Nous étions directement sur l’asphalte, j’y tenais car je souhaitais partager le rejet dont ils étaient l’objet, le ressentir pour être au plus près de leur condition. Mais eux avaient du mal à me voir m’asseoir par terre, nous avons donc utilisé des feuilles de carton quand il y en avait. Souvent ils m’ont proposé de partager leur repas quand il y avait des distributions alors qu’ils ne mangeaient pas à leur faim.
Un portrait était dessiné en une demi-heure environ, ensuite je demandais au modèle d’y mettre son nom ou quelque chose de lui, je signais au dos et je le photographiais avec mon téléphone. Comme le vent emportait souvent la feuille, les personnes qui étaient là tenaient le dessin aux coins, ce qui explique les doigts souvent posés aux angles des photos. Puis je donnais le portrait, parfois je le glissais dans une pochette pour le conserver.
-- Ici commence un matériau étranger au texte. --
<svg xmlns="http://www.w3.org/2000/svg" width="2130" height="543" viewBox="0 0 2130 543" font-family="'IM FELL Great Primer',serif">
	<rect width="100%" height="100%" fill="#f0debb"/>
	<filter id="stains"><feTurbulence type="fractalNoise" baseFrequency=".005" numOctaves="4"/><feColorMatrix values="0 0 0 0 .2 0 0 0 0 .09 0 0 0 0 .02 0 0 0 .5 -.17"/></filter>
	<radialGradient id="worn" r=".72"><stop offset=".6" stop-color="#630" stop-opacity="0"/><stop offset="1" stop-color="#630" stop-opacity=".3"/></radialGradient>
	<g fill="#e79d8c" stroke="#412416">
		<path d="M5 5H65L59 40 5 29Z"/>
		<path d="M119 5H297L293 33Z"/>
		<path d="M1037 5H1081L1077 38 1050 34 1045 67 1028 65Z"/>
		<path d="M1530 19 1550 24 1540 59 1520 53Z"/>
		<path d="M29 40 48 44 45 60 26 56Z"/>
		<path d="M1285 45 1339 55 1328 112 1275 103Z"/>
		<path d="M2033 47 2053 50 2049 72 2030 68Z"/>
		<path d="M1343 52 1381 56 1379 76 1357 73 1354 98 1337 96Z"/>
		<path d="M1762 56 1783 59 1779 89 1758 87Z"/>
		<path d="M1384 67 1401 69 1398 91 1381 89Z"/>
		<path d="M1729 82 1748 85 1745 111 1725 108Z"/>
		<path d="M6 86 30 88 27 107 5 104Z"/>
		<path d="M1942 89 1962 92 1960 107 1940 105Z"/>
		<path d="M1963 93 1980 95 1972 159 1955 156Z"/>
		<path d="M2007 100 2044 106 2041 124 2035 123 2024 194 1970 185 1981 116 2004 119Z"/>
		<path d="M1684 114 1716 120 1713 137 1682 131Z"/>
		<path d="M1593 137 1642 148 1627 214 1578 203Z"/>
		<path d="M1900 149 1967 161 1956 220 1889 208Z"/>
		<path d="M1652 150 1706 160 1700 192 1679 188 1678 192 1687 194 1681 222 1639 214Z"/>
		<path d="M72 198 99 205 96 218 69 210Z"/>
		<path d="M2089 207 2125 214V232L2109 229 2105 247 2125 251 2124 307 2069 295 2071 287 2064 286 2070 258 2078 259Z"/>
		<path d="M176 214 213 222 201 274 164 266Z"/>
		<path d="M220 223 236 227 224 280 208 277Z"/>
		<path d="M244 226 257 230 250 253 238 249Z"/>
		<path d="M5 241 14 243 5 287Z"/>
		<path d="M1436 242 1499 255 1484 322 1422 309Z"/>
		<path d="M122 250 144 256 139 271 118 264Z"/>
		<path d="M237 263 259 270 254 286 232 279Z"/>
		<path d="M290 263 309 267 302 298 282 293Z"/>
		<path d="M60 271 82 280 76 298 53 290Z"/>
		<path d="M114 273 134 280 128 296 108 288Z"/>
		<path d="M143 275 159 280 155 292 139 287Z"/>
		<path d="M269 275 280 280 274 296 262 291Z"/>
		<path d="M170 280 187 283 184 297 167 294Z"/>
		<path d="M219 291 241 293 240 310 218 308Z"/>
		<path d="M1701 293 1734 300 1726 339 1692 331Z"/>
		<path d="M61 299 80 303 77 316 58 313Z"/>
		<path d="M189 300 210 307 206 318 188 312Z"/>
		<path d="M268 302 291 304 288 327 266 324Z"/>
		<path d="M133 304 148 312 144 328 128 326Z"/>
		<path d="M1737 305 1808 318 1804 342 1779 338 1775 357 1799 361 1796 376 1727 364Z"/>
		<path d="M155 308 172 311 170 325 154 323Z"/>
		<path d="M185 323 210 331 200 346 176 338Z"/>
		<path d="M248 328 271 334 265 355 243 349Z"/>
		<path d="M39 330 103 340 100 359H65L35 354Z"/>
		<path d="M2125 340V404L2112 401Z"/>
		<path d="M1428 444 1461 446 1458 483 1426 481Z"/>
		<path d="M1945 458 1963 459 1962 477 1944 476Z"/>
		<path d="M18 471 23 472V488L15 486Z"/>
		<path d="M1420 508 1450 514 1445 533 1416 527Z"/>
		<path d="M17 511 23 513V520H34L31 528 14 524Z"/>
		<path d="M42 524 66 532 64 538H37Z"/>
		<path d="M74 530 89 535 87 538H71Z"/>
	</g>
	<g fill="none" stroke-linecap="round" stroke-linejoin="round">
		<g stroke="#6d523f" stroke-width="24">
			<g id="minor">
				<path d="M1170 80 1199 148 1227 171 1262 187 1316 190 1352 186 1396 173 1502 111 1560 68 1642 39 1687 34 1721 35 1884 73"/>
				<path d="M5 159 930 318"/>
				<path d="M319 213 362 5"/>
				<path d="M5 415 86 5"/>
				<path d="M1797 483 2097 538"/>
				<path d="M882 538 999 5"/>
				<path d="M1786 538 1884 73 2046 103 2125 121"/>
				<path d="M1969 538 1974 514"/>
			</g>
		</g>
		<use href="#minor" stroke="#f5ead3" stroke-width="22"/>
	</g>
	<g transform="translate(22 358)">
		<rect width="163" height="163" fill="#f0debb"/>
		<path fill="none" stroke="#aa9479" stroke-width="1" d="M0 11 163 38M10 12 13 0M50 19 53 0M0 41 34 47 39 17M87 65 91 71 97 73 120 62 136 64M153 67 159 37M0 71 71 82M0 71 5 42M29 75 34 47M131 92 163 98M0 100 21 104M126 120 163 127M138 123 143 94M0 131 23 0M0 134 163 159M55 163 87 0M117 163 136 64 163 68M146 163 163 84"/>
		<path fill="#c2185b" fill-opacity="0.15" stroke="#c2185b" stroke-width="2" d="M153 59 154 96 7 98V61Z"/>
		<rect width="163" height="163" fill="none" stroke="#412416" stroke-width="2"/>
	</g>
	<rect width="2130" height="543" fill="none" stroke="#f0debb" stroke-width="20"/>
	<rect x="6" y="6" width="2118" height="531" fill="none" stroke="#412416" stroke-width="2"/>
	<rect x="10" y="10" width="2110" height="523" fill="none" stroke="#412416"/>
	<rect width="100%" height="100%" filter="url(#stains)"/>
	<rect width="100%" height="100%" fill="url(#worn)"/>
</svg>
Le temps passe et que deviennent les réfugiés, comment survivent-ils dans nos rue, cloisonnés, maintenus dans la précarité et loin de nos vies plus ou moins prospères ?
La série des portraits a cessé car je n’ai plus eu le temps de m’y consacrer mais j’ai été marquée par cette belle expérience et je continue de m’effrayer de savoir toutes ces personnes dans la rue quand il fait froid et que je suis au chaud dans mon lit. Quand je croise un tout jeune garçon grelottant de froid et de faim dans la rue, des hommes d’une maigreur anormale et de plus en plus souvent clochardisés. Cette réalité est devenue notre quotidien.
J’ai donc repris les portraits des réfugiés en couleurs qui témoignent de tout l’espoir qui les habitait à leur arrivée et j’ai commencé à les vieillir artificiellement. Je les ai imprimés et je les ai gommés et poncés avec du papier de verre.
Un an plus tard j’ai froissé les copies poncées, je les ai scannées et retravaillées sur Photoshop.
Ce travail a été réalisé en discontinu sur plusieurs années, mais le fil de la douleur a toujours été là, qui m’a guidée dans ma démarche.